● Job item
Count the lines in the listing below that contain the string "versión", treating uppercase and lowercase as different, and give only the number.

● Source data

---

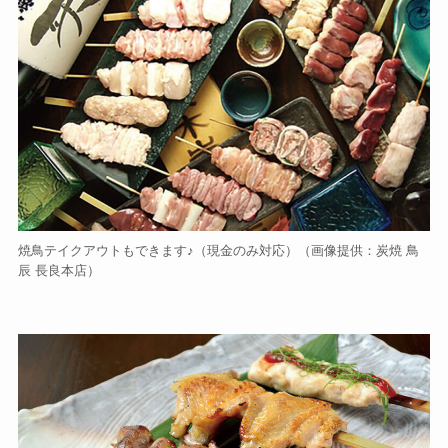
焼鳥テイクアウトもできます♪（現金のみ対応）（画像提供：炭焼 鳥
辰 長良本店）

---

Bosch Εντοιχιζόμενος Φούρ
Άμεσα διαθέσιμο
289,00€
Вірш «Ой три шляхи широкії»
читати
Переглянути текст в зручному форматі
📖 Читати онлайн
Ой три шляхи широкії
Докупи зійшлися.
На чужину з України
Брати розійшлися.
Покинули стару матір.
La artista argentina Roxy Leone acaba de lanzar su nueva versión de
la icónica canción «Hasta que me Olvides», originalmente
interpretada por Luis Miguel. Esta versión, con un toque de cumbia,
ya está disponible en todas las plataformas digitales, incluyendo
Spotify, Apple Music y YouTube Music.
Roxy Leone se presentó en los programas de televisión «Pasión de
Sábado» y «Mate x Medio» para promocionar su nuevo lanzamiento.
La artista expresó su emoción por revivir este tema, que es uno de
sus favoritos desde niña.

---

● Response box
2